Bundesweite Proteste gegen rechts
Zahlreiche Eltern nehmen zusammen mit ihrem Nachwuchs am Lichtermeer teil. Unter ihnen Franziska Stenzel mit ihrem sechsjährigen Sohn Javi. „Alle Menschen sind willkommen“ steht auf Javis selbst gebasteltem Plakat. „Was jetzt gegen den Rechtsruck hilft, ist, wählen zu gehen und zu demonstrieren“, sagt Stenzel. Zudem sei es ihr sehr wichtig, dass Kindern demokratische Werte vorgelebt werden. Die Großproteste seien dafür sehr geeignet.
Wie schon im vergangenen Jahr fanden auch in diesem Januar bundesweit zahlreiche Demonstrationen gegen rechts statt. An diesem Wochenende etwa unter anderem in Köln, Flensburg und auch Halle an der Saale. In Halle kamen rund 10.000, in Köln sogar rund 40.000 Teilnehmende zusammen. Die Wahlprognosen für die AfD sind indes jedoch weiterhin hoch.
Mobilisierung auch in ländlichen Gegenden
Für vergangenen Freitag mobilisierten Antifaschist:innen zudem ins brandenburgische Neuruppin, um gegen eine AfD-Wahlkampfveranstaltung zu demonstrieren. Organisiert hatten den Protest unter anderem das Neuruppiner Jugendwohnprojekt „MittenDrin“ und die Linksjugend Großprignitz. Mit dem „Adenauer SRP+“, einem Bus mit Lautsprecheranlage und Sirenen, unterstützte das Zentrum für politische Schönheit den Protest wie bereits in Riesa lautstark.
„Es braucht auf jeden Fall breite Bündnisse“, sagt Andrej von der Linksjugend Großprignitz, der nicht mit seinem vollen Namen in der Zeitung stehen will. Je mehr Menschen sich zusammenschließen und an Demonstrationen beteiligen, desto besser. „Wir wollen mit unserem Protest zeigen: Auch in Brandenburg gibt es noch jede Menge Widerstand“, so der Sprecher. Dafür sei es wichtig, dass auch Antifaschist:innen aus den Großstädten die Proteste im Umland unterstützen.
Dem schließt sich Jerry von der Antifa Falkensee an. Auch er möchte seinen vollen Namen aus Angst vor Repressionen nicht nennen. Für kommenden Freitag mobilisieren sie zu einer Demo gegen eine AfD-Wahlkampfveranstaltung in Falkensee. Antifa-Gruppen aus Berlin haben für Freitag eine gemeinsame Zuganreise angekündigt. „Antifaschistischer Protest muss die Richtigen erreichen“, sagt Jerry. Das Brandenburger Tor sei dafür weniger geeignet.

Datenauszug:
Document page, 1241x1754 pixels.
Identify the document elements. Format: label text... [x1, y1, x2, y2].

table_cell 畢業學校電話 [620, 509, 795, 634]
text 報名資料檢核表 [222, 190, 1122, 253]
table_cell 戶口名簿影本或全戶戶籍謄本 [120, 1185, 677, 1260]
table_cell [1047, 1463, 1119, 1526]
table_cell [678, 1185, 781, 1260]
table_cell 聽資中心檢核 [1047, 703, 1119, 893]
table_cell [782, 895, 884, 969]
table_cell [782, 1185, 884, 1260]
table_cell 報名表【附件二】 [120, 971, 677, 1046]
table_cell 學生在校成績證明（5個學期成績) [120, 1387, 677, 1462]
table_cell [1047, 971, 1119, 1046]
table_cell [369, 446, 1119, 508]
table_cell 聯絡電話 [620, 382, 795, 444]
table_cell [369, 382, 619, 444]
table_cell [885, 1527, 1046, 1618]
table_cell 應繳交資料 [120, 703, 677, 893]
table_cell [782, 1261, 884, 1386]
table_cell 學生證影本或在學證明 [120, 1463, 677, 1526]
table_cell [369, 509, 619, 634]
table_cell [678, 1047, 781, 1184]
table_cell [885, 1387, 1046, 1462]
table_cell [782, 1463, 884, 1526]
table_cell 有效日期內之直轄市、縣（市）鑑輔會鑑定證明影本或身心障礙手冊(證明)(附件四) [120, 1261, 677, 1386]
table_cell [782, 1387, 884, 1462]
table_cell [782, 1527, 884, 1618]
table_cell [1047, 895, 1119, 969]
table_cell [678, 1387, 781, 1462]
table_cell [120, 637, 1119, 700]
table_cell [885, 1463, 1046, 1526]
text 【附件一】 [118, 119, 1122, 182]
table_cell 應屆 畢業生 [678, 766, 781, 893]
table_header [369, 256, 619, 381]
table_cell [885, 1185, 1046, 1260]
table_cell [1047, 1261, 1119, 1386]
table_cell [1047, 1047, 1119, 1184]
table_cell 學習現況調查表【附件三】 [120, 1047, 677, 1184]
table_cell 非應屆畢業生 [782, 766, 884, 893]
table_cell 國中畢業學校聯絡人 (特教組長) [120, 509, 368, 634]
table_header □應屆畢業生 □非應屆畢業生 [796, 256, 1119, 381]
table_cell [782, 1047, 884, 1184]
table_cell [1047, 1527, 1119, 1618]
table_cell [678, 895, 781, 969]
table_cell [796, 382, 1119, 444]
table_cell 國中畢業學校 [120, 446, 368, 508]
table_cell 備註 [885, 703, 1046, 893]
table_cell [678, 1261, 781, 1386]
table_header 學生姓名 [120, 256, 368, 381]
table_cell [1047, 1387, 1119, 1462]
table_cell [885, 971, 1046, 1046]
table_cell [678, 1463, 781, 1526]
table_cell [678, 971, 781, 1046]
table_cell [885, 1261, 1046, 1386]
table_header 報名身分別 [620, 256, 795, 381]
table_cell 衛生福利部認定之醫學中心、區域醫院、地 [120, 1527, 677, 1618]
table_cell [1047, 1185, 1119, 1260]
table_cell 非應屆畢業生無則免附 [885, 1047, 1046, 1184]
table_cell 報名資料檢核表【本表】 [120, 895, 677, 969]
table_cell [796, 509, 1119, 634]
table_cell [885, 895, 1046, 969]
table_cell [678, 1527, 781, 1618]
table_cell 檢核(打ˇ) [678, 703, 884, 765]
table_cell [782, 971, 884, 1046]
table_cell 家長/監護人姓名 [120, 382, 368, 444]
--
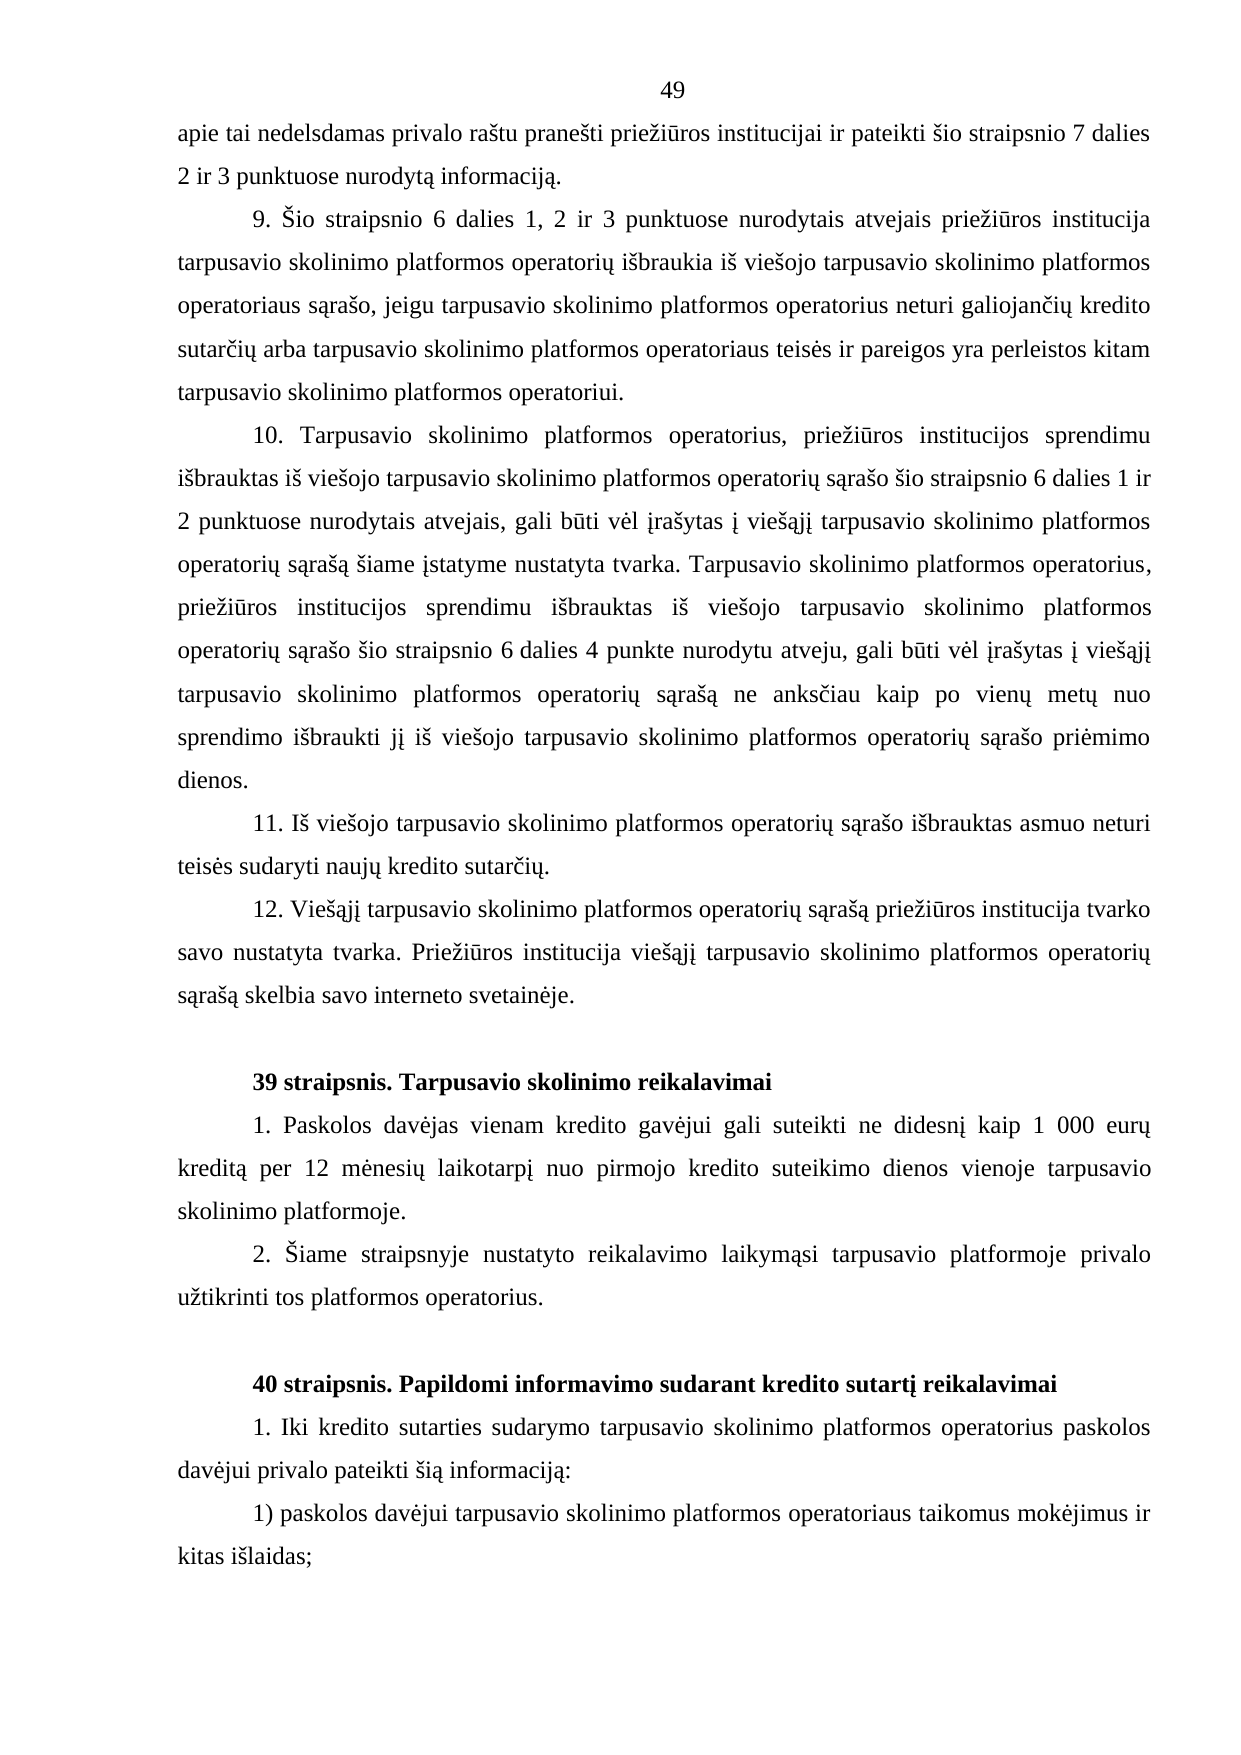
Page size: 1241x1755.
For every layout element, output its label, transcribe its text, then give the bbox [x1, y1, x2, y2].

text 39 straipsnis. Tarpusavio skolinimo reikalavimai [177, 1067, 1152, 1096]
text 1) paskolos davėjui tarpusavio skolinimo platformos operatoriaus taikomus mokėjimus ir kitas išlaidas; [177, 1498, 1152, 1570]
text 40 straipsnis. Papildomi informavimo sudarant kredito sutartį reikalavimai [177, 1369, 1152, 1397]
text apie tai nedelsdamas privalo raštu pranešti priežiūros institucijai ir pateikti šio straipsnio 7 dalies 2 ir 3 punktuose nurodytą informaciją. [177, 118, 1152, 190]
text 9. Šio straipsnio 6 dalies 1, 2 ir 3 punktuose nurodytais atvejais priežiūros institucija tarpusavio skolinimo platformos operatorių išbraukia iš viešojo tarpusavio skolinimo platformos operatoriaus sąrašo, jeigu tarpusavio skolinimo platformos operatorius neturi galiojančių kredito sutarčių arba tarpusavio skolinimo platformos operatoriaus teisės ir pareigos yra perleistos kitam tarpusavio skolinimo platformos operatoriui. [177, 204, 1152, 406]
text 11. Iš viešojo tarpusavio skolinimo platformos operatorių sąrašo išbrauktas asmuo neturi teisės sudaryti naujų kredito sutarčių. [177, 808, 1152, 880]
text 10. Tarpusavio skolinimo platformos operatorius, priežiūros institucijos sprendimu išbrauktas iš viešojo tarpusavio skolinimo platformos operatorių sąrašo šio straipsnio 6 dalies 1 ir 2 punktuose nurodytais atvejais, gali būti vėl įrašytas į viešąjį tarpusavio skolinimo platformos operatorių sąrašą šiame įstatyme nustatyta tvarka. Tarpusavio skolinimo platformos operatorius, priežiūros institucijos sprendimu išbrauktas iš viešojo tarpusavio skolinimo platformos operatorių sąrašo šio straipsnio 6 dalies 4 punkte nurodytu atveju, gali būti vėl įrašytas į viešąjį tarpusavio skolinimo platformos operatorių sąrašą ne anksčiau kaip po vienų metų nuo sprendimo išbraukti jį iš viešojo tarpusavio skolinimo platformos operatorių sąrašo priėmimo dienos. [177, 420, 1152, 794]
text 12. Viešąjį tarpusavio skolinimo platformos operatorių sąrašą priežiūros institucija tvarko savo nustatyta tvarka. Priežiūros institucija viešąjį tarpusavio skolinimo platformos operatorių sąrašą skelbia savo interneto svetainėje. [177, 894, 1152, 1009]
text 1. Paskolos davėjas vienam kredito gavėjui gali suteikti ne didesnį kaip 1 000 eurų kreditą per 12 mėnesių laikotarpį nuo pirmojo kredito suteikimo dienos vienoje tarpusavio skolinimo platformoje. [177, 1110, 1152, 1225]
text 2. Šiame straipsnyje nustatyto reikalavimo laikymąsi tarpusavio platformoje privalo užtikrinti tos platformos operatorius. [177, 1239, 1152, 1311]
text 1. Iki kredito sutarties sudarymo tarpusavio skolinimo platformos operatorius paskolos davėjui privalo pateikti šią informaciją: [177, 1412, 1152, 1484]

Zu erledigen ->
**a.** Gib aus dem Artikel über die Proteste gegen rechts den Abschnitt von „Dem schließt sich“ bis „dafür weniger geeignet.“ wortgetreu wieder.
**b.** Fasse den Absatz im Artikel über die Proteste gegen rechts, der mit „Für vergangenen Freitag mobilisierten“ beginnt, als kurze Stichpunktliste zusammen.

Lösungen ->
**a.**
Dem schließt sich Jerry von der Antifa Falkensee an. Auch er möchte seinen vollen Namen aus Angst vor Repressionen nicht nennen. Für kommenden Freitag mobilisieren sie zu einer Demo gegen eine AfD-Wahlkampfveranstaltung in Falkensee. Antifa-Gruppen aus Berlin haben für Freitag eine gemeinsame Zuganreise angekündigt. „Antifaschistischer Protest muss die Richtigen erreichen“, sagt Jerry. Das Brandenburger Tor sei dafür weniger geeignet.

**b.**
- Antifaschist:innen mobilisierten für vergangenen Freitag ins brandenburgische Neuruppin.
- Sie protestierten gegen eine AfD-Wahlkampfveranstaltung.
- Zu den Organisatoren gehörten das Neuruppiner Jugendwohnprojekt „MittenDrin“ und die Linksjugend Großprignitz.
- Das Zentrum für politische Schönheit unterstützte den Protest wie bereits in Riesa lautstark mit dem „Adenauer SRP+“, einem Bus mit Lautsprecheranlage und Sirenen.